Imagine being Peter for a moment. He’d denied His Lord, and for all we know, that was the last he’d seen of him. The rooster crowed, he looked into his Master’s sorrowful eyes, and fled, weeping bitterly. Imagine the guilt that weighed him down. And all he could do was wallow in it. Jesus was dead and buried. He couldn’t apologize. He couldn’t look into his Master’s eyes to scour them for a trace of forgiveness. No, all he could do was kick himself, weep, and huddle together with the other apostles, ashamed, confused, depressed.

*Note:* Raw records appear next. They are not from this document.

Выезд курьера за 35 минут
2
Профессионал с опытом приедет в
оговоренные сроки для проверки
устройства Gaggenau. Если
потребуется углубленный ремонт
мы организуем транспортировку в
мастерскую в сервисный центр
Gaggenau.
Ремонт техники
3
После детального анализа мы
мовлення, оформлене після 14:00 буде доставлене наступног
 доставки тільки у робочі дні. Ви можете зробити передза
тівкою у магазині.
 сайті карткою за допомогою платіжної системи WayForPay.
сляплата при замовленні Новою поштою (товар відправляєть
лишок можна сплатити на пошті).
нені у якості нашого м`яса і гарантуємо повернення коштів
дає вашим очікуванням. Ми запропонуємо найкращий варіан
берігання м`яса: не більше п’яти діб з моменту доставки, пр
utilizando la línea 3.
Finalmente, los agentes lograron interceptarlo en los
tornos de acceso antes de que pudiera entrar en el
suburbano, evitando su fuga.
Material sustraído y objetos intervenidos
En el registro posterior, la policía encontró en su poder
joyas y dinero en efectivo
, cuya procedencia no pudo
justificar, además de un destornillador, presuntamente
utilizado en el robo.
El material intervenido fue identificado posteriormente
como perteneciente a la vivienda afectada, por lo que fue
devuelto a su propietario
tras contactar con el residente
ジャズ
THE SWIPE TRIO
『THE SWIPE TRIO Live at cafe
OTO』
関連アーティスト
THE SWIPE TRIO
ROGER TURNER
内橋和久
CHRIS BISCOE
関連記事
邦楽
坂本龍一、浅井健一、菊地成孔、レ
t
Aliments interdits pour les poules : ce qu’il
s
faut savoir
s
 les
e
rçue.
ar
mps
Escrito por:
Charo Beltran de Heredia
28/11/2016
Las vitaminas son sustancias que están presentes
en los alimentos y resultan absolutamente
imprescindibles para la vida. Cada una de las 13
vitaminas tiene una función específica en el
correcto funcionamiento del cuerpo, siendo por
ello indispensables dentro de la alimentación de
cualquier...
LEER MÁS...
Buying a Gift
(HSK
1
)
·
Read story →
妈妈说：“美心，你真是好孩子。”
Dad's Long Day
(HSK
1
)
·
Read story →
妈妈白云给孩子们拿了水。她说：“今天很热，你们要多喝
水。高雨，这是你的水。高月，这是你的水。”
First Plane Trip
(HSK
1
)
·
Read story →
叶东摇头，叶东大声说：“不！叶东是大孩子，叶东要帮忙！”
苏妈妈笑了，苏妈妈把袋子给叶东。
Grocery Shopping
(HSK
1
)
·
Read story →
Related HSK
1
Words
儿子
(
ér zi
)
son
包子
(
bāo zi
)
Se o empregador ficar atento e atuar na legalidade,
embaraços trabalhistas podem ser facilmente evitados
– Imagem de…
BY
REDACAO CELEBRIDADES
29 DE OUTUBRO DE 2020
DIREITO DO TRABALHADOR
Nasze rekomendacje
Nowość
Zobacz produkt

But what do we hear as the women arrive at the tomb today? The women are told, “But go, tell his disciples and Peter that he is going before you to Galilee.” Did you notice it? “And Peter,” the young man adds. “Tell his disciples and Peter that he is going before you to Galilee.” Imagine Peter when the women reported the news. Surely he latched upon those words. Perhaps the women, aware of his grief, emphasized them or repeated them for him. Perhaps they even embraced him, knowing the hope those two words might bring: “And Peter.” Where before it seemed only despair could result, now there was a glimmer of light in the darkness. Peter didn’t know yet what to expect for sure, but he knew he was going to meet his Lord again. “There you will see him, just as he told you,” the women were told.

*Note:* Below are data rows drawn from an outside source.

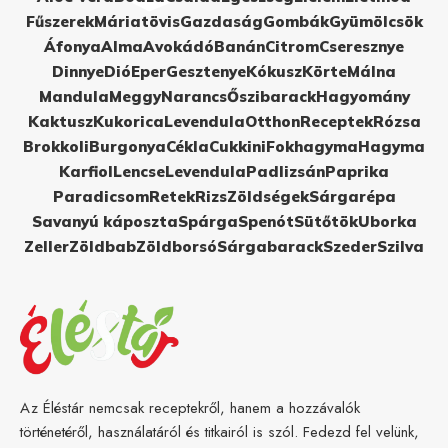
Fűszerek
Máriatövis
Gazdaság
Gombák
Gyümölcsök
Áfonya
Alma
Avokádó
Banán
Citrom
Cseresznye
Dinnye
Dió
Eper
Gesztenye
Kókusz
Körte
Málna
Mandula
Meggy
Narancs
Őszibarack
Hagyomány
Kaktusz
Kukorica
Levendula
Otthon
Receptek
Rózsa
Brokkoli
Burgonya
Cékla
Cukkini
Fokhagyma
Hagyma
Karfiol
Lencse
Levendula
Padlizsán
Paprika
Paradicsom
Retek
Rizs
Zöldségek
Sárgarépa
Savanyú káposzta
Spárga
Spenót
Sütőtök
Uborka
Zeller
Zöldbab
Zöldborsó
Sárgabarack
Szeder
Szilva
Az Éléstár nemcsak receptekről, hanem a hozzávalók
történetéről, használatáról és titkairól is szól. Fedezd fel velünk,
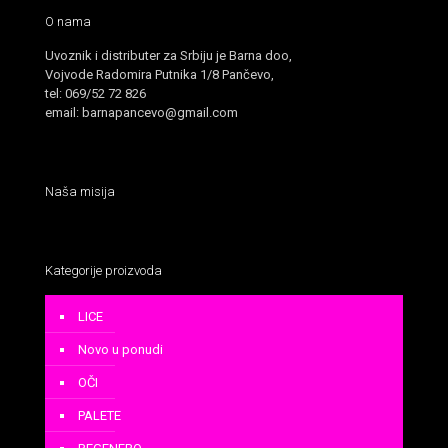
O nama
Uvoznik i distributer za Srbiju je Barna doo,
Vojvode Radomira Putnika 1/8 Pančevo,
tel: 069/52 72 826
email: barnapancevo@gmail.com
Naša misija
Kategorije proizvoda
LICE
Novo u ponudi
OČI
PALETE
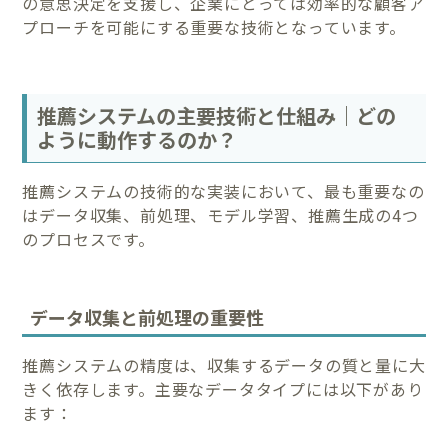
の意思決定を支援し、企業にとっては効率的な顧客ア
プローチを可能にする重要な技術となっています。
推薦システムの主要技術と仕組み｜どの
ように動作するのか？
推薦システムの技術的な実装において、最も重要なの
はデータ収集、前処理、モデル学習、推薦生成の4つ
のプロセスです。
データ収集と前処理の重要性
推薦システムの精度は、収集するデータの質と量に大
きく依存します。主要なデータタイプには以下があり
ます：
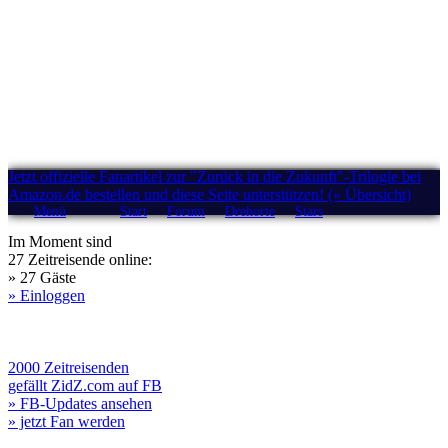
Jetzt offizielle Fanartikel zur "Zurück in die Zukunft"-Trilogie bei
Amazon.de bestellen und diese Seite unterstützen! (» Übersicht)
Menü
Start
Forum
Drehorte
Stars
Im Moment sind
27 Zeitreisende online:
» 27 Gäste
» Einloggen
2000 Zeitreisenden
gefällt ZidZ.com auf FB
» FB-Updates ansehen
» jetzt Fan werden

How appropriate that Mary Magdalene, out of whom the Lord had cast seven demons, who’d stood at the cross with the mother of our Lord and watched Him speak words of mercy and grace even as He languished toward death, should be the one to hear this news and to share it with Peter, sinner to sinner, restored sinner to a repentant sinner desperately yearning for restoration. And that is what the church is about. That is its foundation and calling. Forgiveness, proclaimed sinner to sinner, for Christ’s sake.

On Friday, death swallowed Jesus whole, like the giant fish once swallowed Jonah. But today He’s burst its belly. Death lies in pieces. And that’s why St. Paul can taunt death in 1 Corinthians 15. That’s why we can rejoice in the face of death at funerals and even long for death when our suffering or sickness is great, while never taking it into our hands. Victory is ours. One drop of Christ’s holy blood is greater than all of the devil’s lies. One drop of His holy blood is more powerful than all the world’s sorrows. One drop of His holy blood guarantees more than all the works of men for all of human history. So great is our Lord who died, and now who has risen!

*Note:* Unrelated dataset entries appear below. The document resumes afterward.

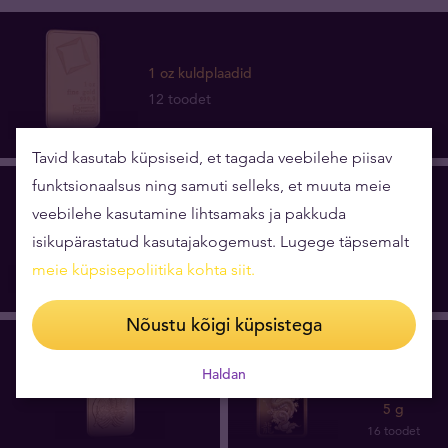
1 oz kuldplaadid
12 toodet
Tavid kasutab küpsiseid, et tagada veebilehe piisav
funktsionaalsus ning samuti selleks, et muuta meie
veebilehe kasutamine lihtsamaks ja pakkuda
1 oz kuldmündid
isikupärastatud kasutajakogemust. Lugege täpsemalt
74 toodet
meie küpsisepoliitika kohta siit
.
Nõustu kõigi küpsistega
Haldan
5 g
16 toodet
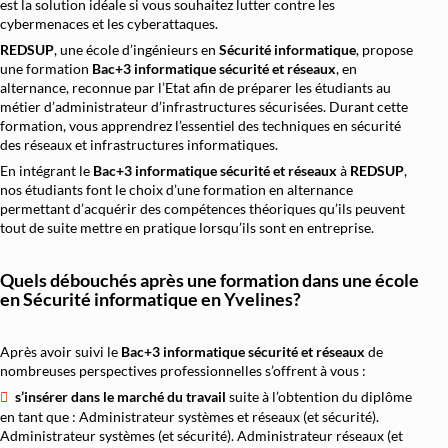
est la solution idéale si vous souhaitez lutter contre les
cybermenaces et les cyberattaques.
REDSUP
, une école d’ingénieurs en
Sécurité informatique
, propose
une formation
Bac+3 informatique sécurité et réseaux
, en
alternance, reconnue par l’Etat afin de préparer les étudiants au
métier d’administrateur d’infrastructures sécurisées. Durant cette
formation, vous apprendrez l’essentiel des techniques en sécurité
des réseaux et infrastructures informatiques.
En intégrant le
Bac+3 informatique sécurité et réseaux
à
REDSUP
,
nos étudiants font le choix d’une formation en alternance
permettant d’acquérir des compétences théoriques qu’ils peuvent
tout de suite mettre en pratique lorsqu’ils sont en entreprise.
Quels débouchés après une formation dans une école
en Sécurité informatique en Yvelines?
Après avoir suivi le
Bac+3 informatique sécurité et réseaux
de
nombreuses perspectives professionnelles s’offrent à vous :
s’insérer dans le marché du travail
suite à l’obtention du diplôme
en tant que : Administrateur systèmes et réseaux (et sécurité).
Administrateur systèmes (et sécurité). Administrateur réseaux (et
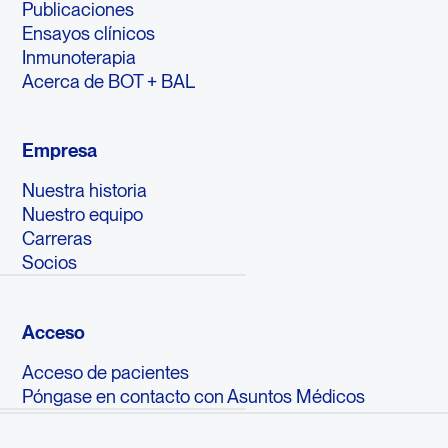
Publicaciones
Ensayos clínicos
Inmunoterapia
Acerca de BOT + BAL
Empresa
Nuestra historia
Nuestro equipo
Carreras
Socios
Acceso
Acceso de pacientes
Póngase en contacto con Asuntos Médicos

St. Paul writes, “Christ, our Passover lamb, has been sacrificed. Let us therefore celebrate the festival, not with the old leaven, the leaven of malice and evil, but with the unleavened bread of sincerity and truth.” My friends, there are two ways to live in this world: in the light of the resurrection or in the darkness of death, which is no life at all. Christ has come, Christ is risen for you to live. So live, because His resurrection is your justification. Live, because your sins have been buried in His tomb.

Christ is risen. He is risen indeed! And He is risen for you. Alleluia and amen!